Working with the Native Americans had a profound impact on his choreography, Evans said.

“They each have a different perspective and I had lots of Mexican American students. The way that the native people mix their traditional beliefs with catholicism. They integrate various western and non-western cultures and keep dancing. T

eaching at the University of New Mexico was fascinating because the Anglos were in a minority and that is the only place I have ever been where that is the case.”

Evans has toured extensively throughout North America and has performed in 20 other countries.

He said he first taught and performed in Port Townsend in 1980, when Centrum brought his professional dance company, then based in Seattle, for a month-long residency at Fort Worden. Since then, Centrum has produced 15 more residencies by Bill Evans Dance, and Evans has produced his own workshops and performances at Fort Worden three more times.
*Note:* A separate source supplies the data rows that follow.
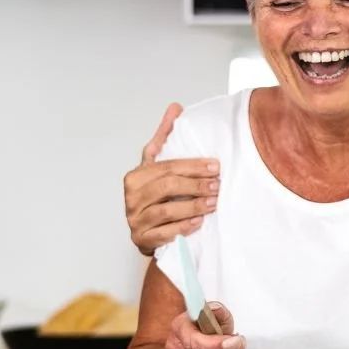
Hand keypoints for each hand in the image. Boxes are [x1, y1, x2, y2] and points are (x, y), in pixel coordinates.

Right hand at [123, 103, 219, 255]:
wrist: (149, 230)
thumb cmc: (156, 194)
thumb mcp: (157, 165)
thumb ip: (165, 138)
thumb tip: (175, 107)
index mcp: (135, 177)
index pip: (166, 167)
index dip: (192, 166)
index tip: (215, 166)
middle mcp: (131, 198)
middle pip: (166, 187)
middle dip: (195, 185)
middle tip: (217, 185)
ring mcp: (135, 220)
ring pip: (165, 211)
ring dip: (193, 206)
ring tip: (213, 203)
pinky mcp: (142, 240)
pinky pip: (164, 234)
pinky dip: (183, 228)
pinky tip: (199, 222)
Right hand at [165, 301, 244, 348]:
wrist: (201, 337)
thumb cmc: (208, 324)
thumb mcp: (215, 312)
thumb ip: (217, 310)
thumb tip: (215, 311)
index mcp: (178, 327)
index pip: (194, 342)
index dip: (217, 345)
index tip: (235, 340)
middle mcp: (175, 348)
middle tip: (241, 343)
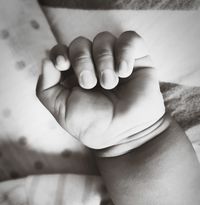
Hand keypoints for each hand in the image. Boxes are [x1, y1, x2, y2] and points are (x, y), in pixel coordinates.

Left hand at [36, 31, 164, 149]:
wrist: (125, 133)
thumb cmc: (94, 124)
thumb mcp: (61, 111)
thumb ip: (45, 88)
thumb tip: (46, 60)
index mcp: (74, 76)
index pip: (62, 51)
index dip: (59, 52)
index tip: (62, 64)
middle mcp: (93, 65)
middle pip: (80, 43)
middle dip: (82, 61)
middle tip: (89, 84)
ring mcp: (114, 60)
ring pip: (103, 39)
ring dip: (103, 62)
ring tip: (109, 84)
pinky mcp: (137, 58)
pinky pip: (129, 39)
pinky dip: (124, 52)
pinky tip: (124, 72)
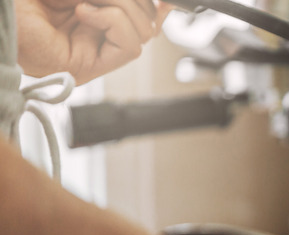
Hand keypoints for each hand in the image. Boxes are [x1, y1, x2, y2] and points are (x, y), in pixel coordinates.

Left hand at [15, 0, 172, 83]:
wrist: (3, 12)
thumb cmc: (26, 4)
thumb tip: (148, 3)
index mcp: (95, 18)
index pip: (142, 17)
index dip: (154, 7)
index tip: (165, 1)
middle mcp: (98, 38)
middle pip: (147, 23)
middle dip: (130, 2)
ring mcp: (94, 54)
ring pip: (142, 34)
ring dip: (120, 8)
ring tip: (85, 3)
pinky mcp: (89, 67)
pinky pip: (129, 48)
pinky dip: (113, 22)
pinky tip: (83, 12)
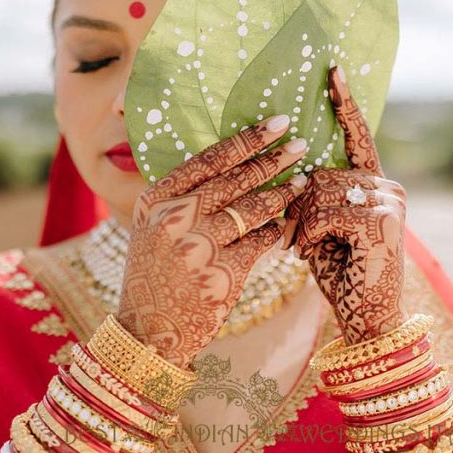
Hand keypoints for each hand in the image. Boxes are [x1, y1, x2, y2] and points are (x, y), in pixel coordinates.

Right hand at [117, 114, 307, 366]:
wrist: (149, 329)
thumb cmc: (157, 270)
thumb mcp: (153, 225)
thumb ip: (183, 195)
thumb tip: (233, 158)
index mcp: (156, 199)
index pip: (209, 159)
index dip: (247, 138)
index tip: (276, 123)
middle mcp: (175, 219)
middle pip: (235, 179)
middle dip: (273, 158)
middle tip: (301, 144)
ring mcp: (199, 246)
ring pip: (254, 208)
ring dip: (283, 192)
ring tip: (302, 180)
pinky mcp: (222, 274)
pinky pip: (261, 241)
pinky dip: (275, 230)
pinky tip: (282, 224)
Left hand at [284, 66, 407, 344]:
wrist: (367, 319)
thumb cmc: (340, 274)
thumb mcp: (321, 228)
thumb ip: (315, 198)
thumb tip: (291, 174)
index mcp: (375, 184)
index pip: (358, 137)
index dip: (344, 103)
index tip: (332, 69)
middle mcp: (389, 186)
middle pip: (322, 172)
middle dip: (298, 207)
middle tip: (296, 238)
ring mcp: (390, 202)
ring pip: (320, 191)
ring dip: (301, 224)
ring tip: (305, 249)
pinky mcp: (383, 221)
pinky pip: (326, 212)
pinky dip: (308, 234)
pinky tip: (313, 254)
He will do so again in August.

Evans said he has never wanted to anything else professionally.

“The only time I have made a living not being a dancer, a teacher or a choreographer was when I was in the Army,” he said. “But even then, I was stationed in Fort Knox, Kentucky, and I danced with a ballet company.”

Evans served from 1963 to 1965 at the onset of the Vietnam War.

“I had many friends who were sent to Vietnam, friends who I made there at Fort Knox who shipped out to Vietnam and not one of them came back alive.”

Expression through dance

Evans has created over 300 works during his professional career.

“I have gone through many phases,” he said. “I try to deal with what interests me. The new piece is coming from my awe of the beauty of the natural world. My house, the first thing I see on a clear morning is Mount Baker. The view is just staggeringly beautiful.”